The updated Command R+ is command-r-plus-08-2024 on the API.

In the rest of these release notes, we’ll provide more details about technical enhancements, new features, and new pricing.

Technical Details

command-r-08-2024 shows improved performance for multilingual retrieval-augmented generation (RAG) and tool use. More broadly, command-r-08-2024 is better at math, code and reasoning and is competitive with the previous version of the larger Command R+ model.

command-r-08-2024 delivers around 50% higher throughput and 20% lower latencies as compared to the previous Command R version, while cutting the hardware footprint required to serve the model by half. Similarly, command-r-plus-08-2024 delivers roughly 50% higher throughput and 25% lower latencies as compared to the previous Command R+ version, while keeping the hardware footprint the same.
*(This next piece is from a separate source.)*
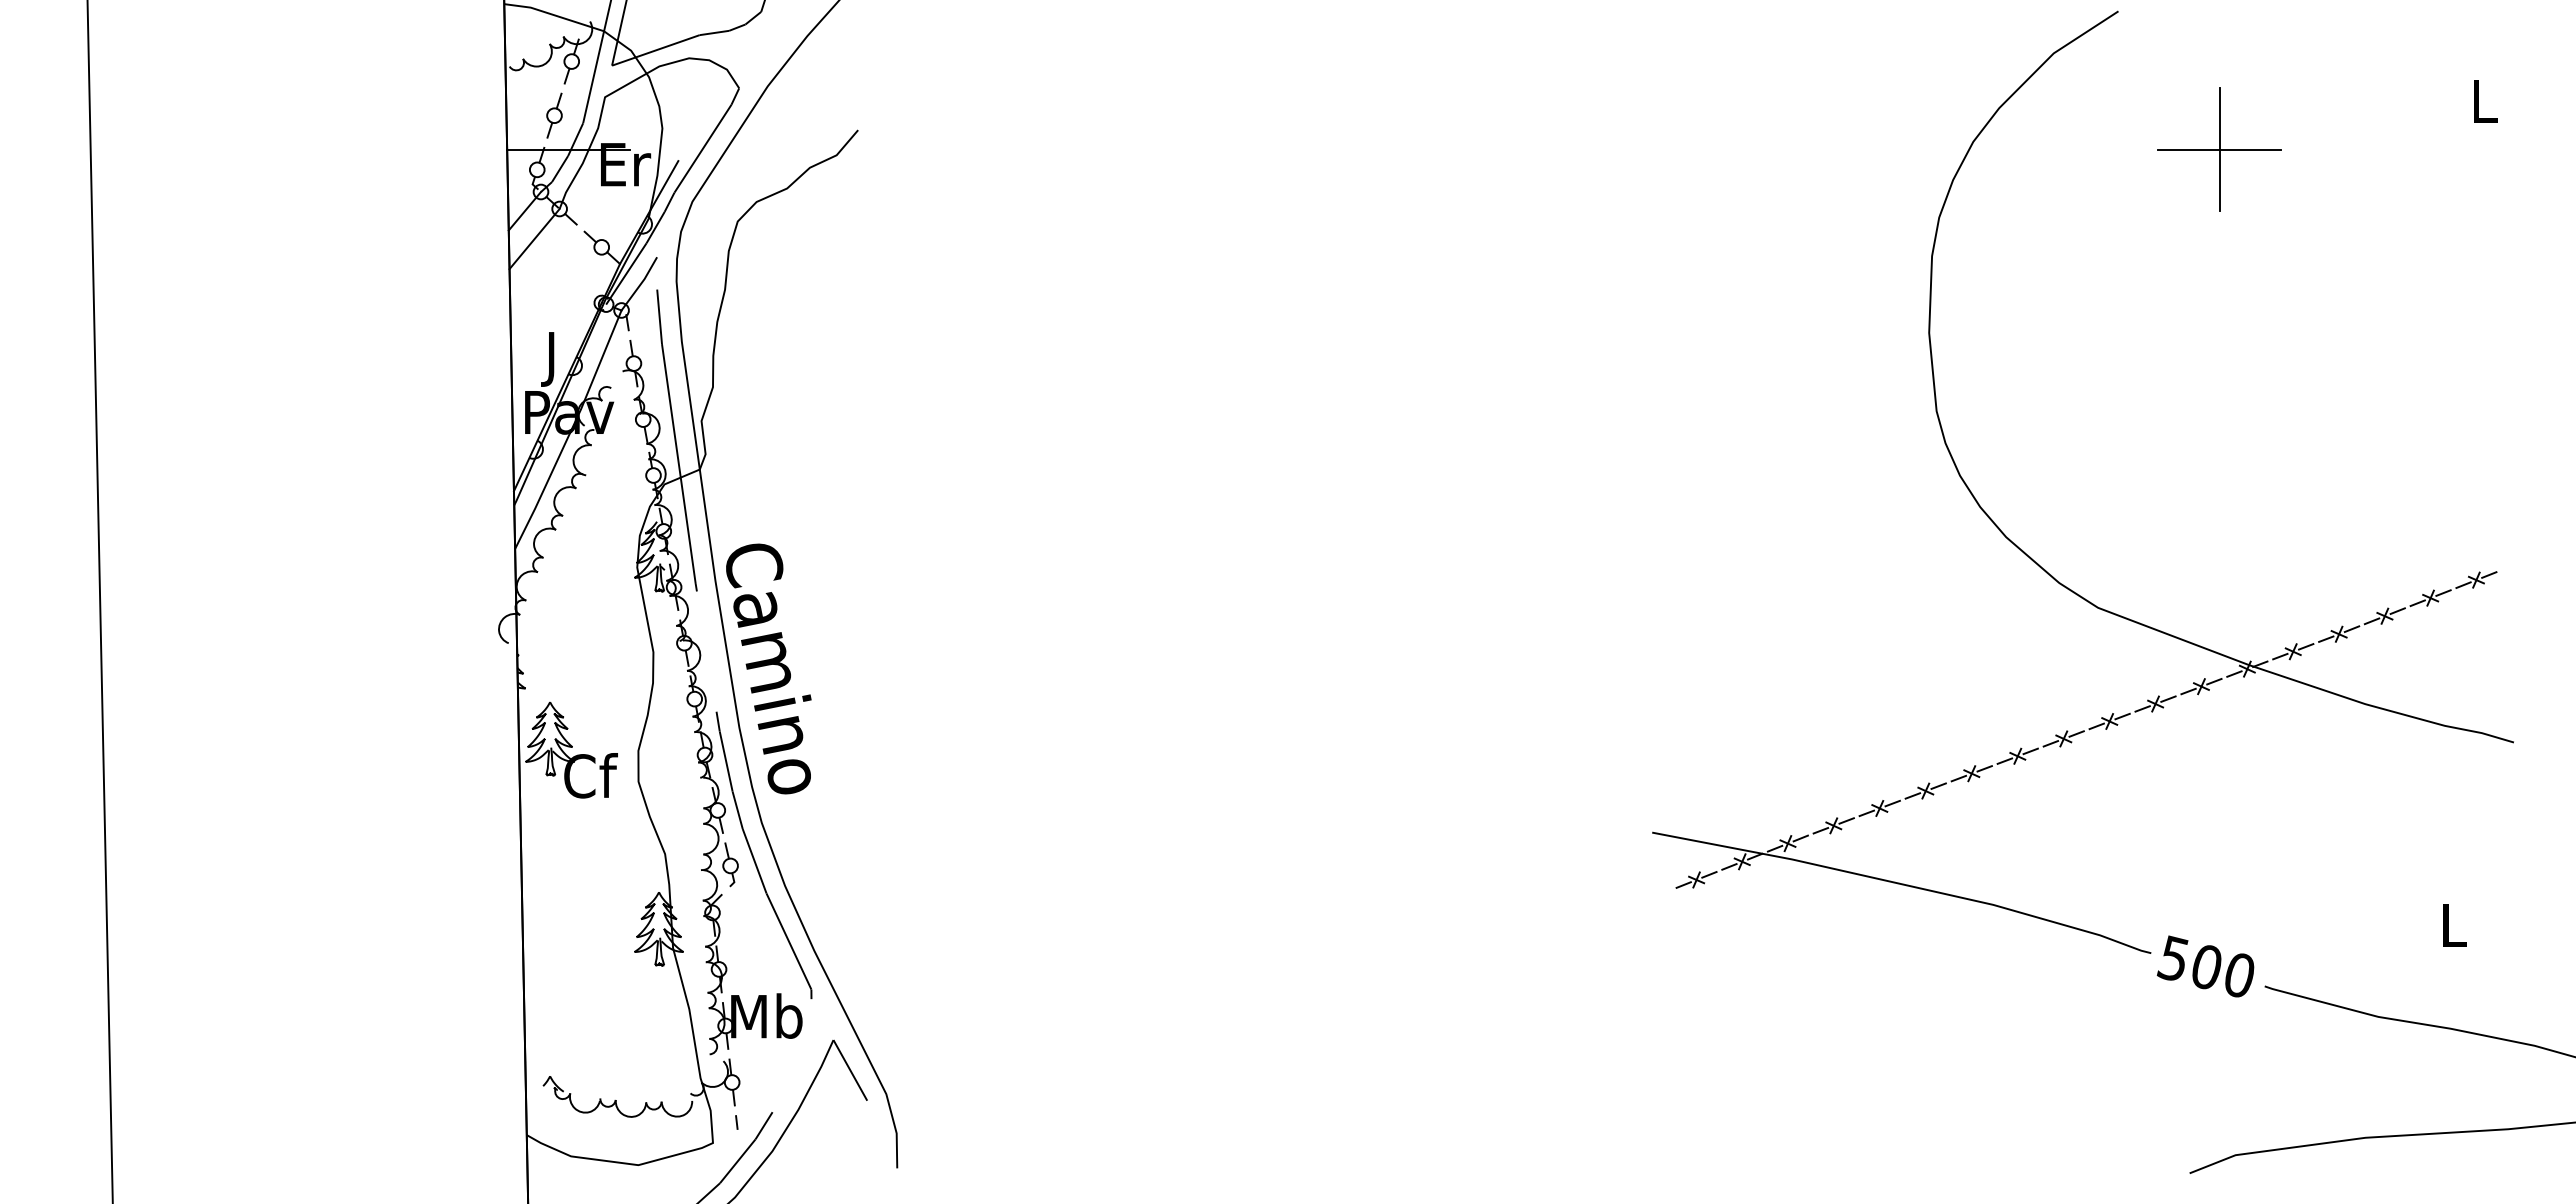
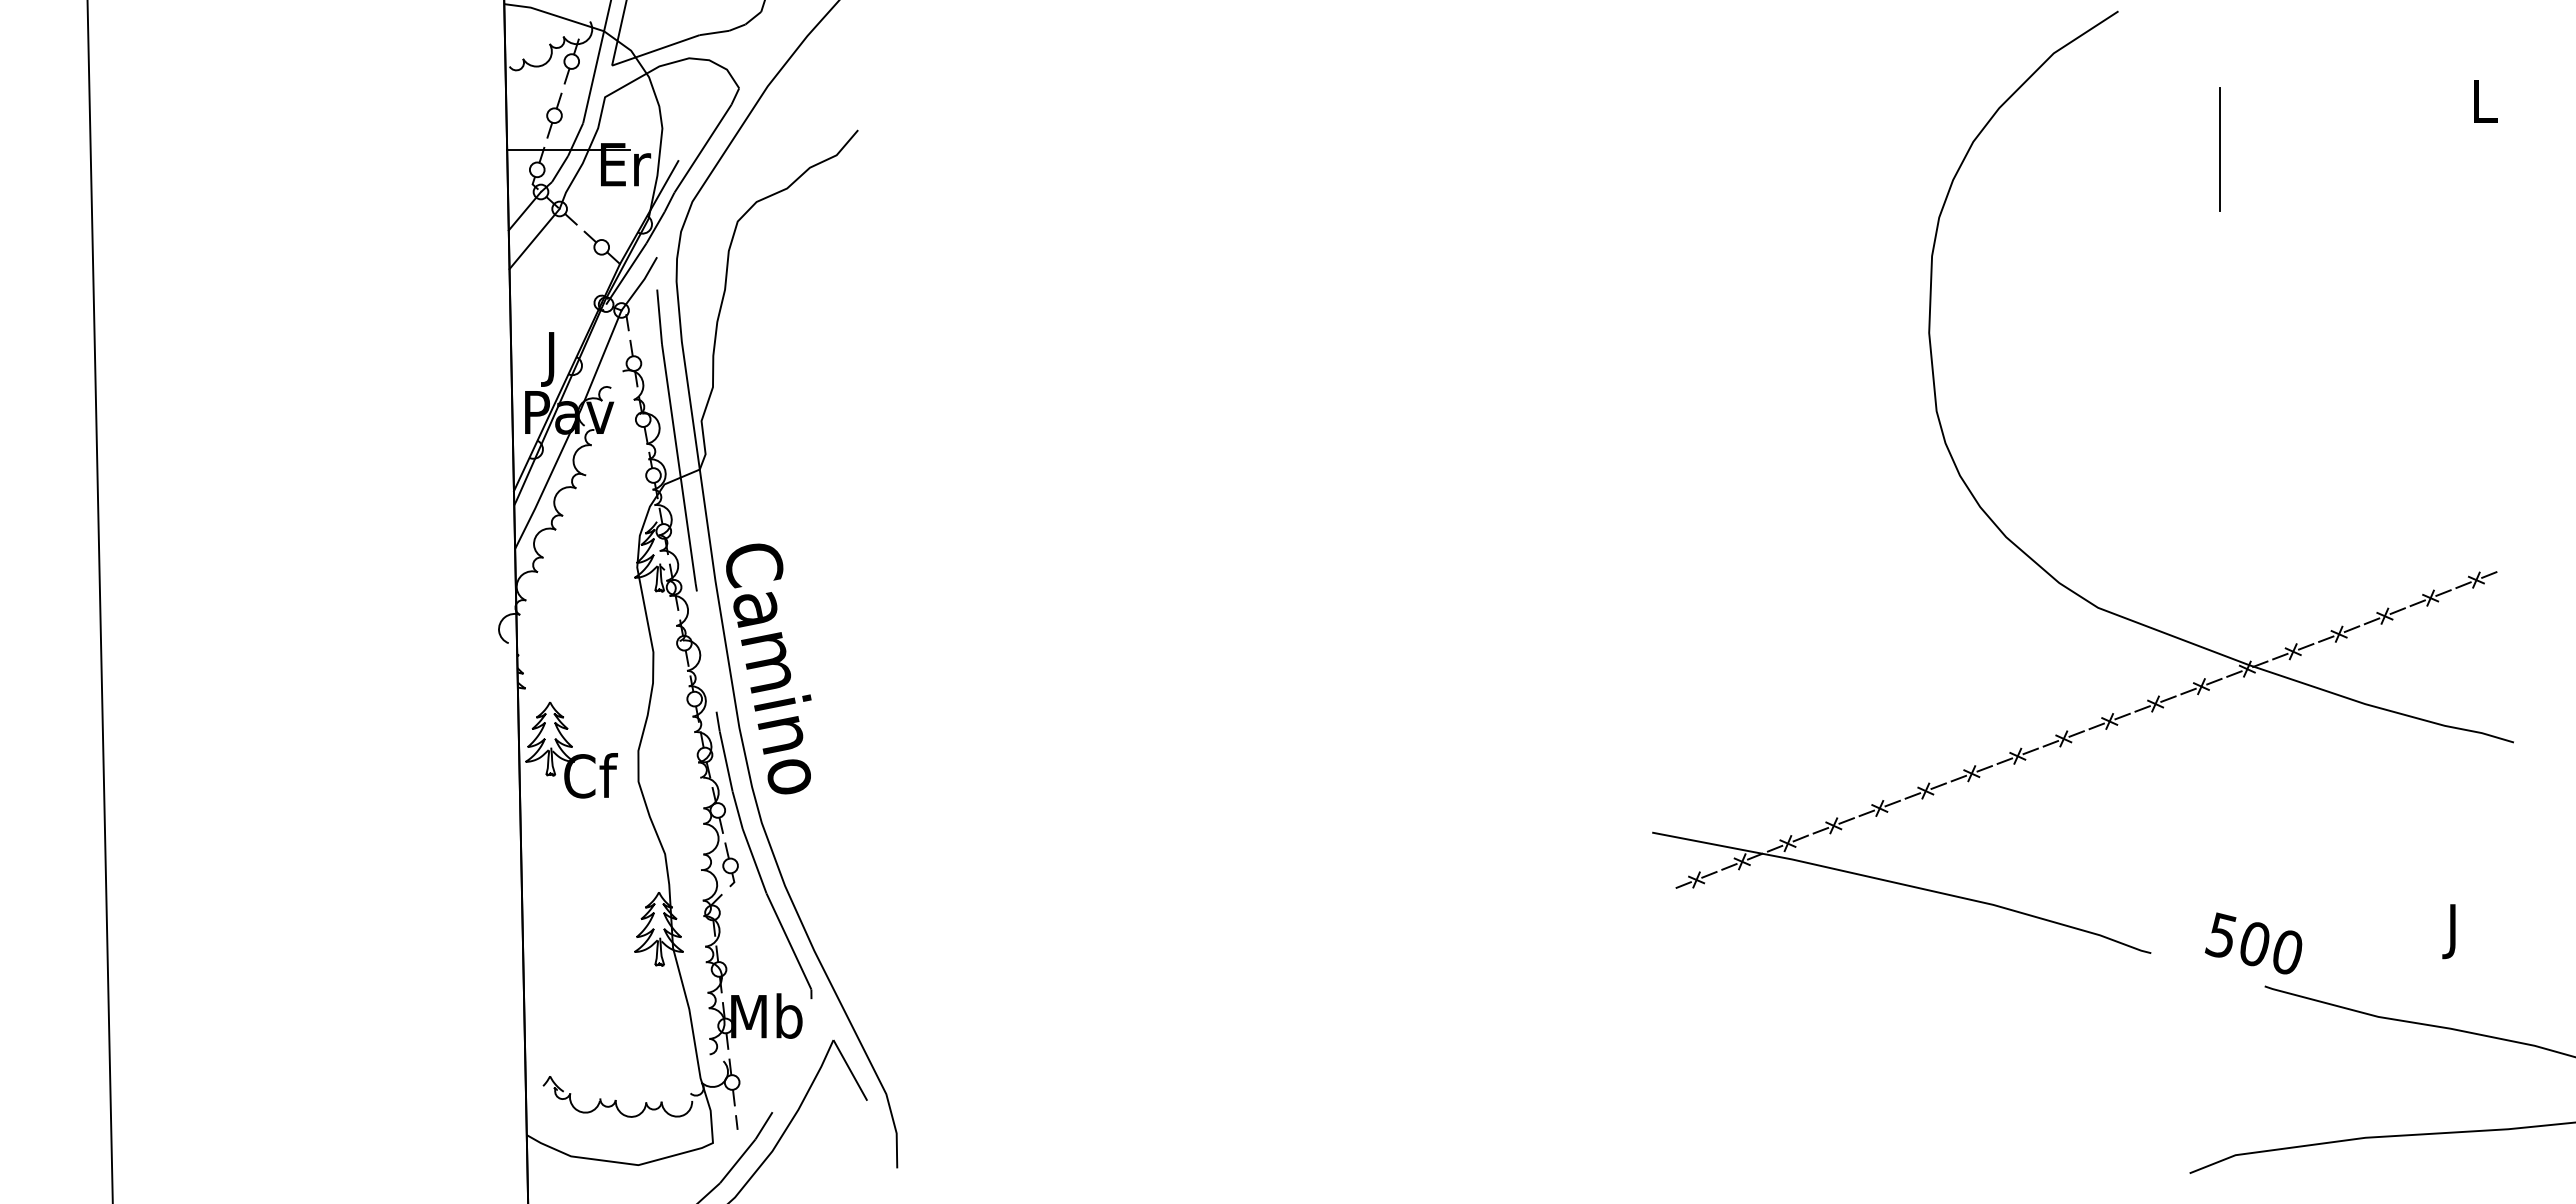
line at (2219, 149): present -> none
text at (2454, 931): L -> J
text at (2205, 966) position: (2205, 966) -> (2253, 943)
Both models include the following feature improvements:

For tool use, command-r-08-2024 and command-r-plus-08-2024 have demonstrated improved decision-making around which tool to use in which context, and whether or not to use a tool.
Improved instruction following in the preamble.
Improved multilingual RAG searches in the language of the user with improved responses.
Better structured data analysis for structured data manipulation.
Better structured data creation from unstructured natural language instructions.
Improved robustness to non-semantic prompt changes like white space or new lines.
The models will decline unanswerable questions.
The models have improved citation quality and users can now turn off citations for RAG workflows.
For command-r-08-2024 there are meaningful improvements on length and formatting control.

New Feature: Safety Modes

The primary new feature available in both command-r-08-2024 and command-r-plus-08-2024 is Safety Modes (in beta). For our enterprise customers building with our models, what is considered safe depends on their use case and the context the model is deployed in. To support diverse enterprise applications, we have developed safety modes, acknowledging that safety and appropriateness are context-dependent, and that predictability and control are critical in building confidence in Cohere models.

Safety guardrails have traditionally been reactive and binary, and we’ve observed that users often have difficulty defining what safe usage means to them for their use case. Safety Modes introduce a nuanced approach that is context sensitive.

(Note: Command R/R+ have built-in protections against core harms, such as content that endangers child safety. These types of harm are always blocked and cannot be adjusted.)

Safety modes are activated through a safety_mode parameter, which can (currently) be in one of two modes:

"STRICT": Encourages avoidance of all sensitive topics. Strict content guardrails provide an extra safe experience by prohibiting inappropriate responses or recommendations. Ideal for general and enterprise use.
"CONTEXTUAL": (enabled by default): For wide-ranging interactions with fewer constraints on output while maintaining core protections. The model responds as instructed while still rejecting harmful or illegal suggestions. Well-suited for entertainment, creative, educational use.

You can also opt out of the safety modes beta by setting safety_mode="NONE". For more information, check out our dedicated guide to Safety Modes.

Pricing

Here’s a breakdown the pricing structure for the new models:

For command-r-plus-08-2024, input tokens are priced at $2.50/M and output tokens at $10.00/M.
For command-r-08-2024, input tokens are priced at $0.15/M and output tokens at $0.60/M.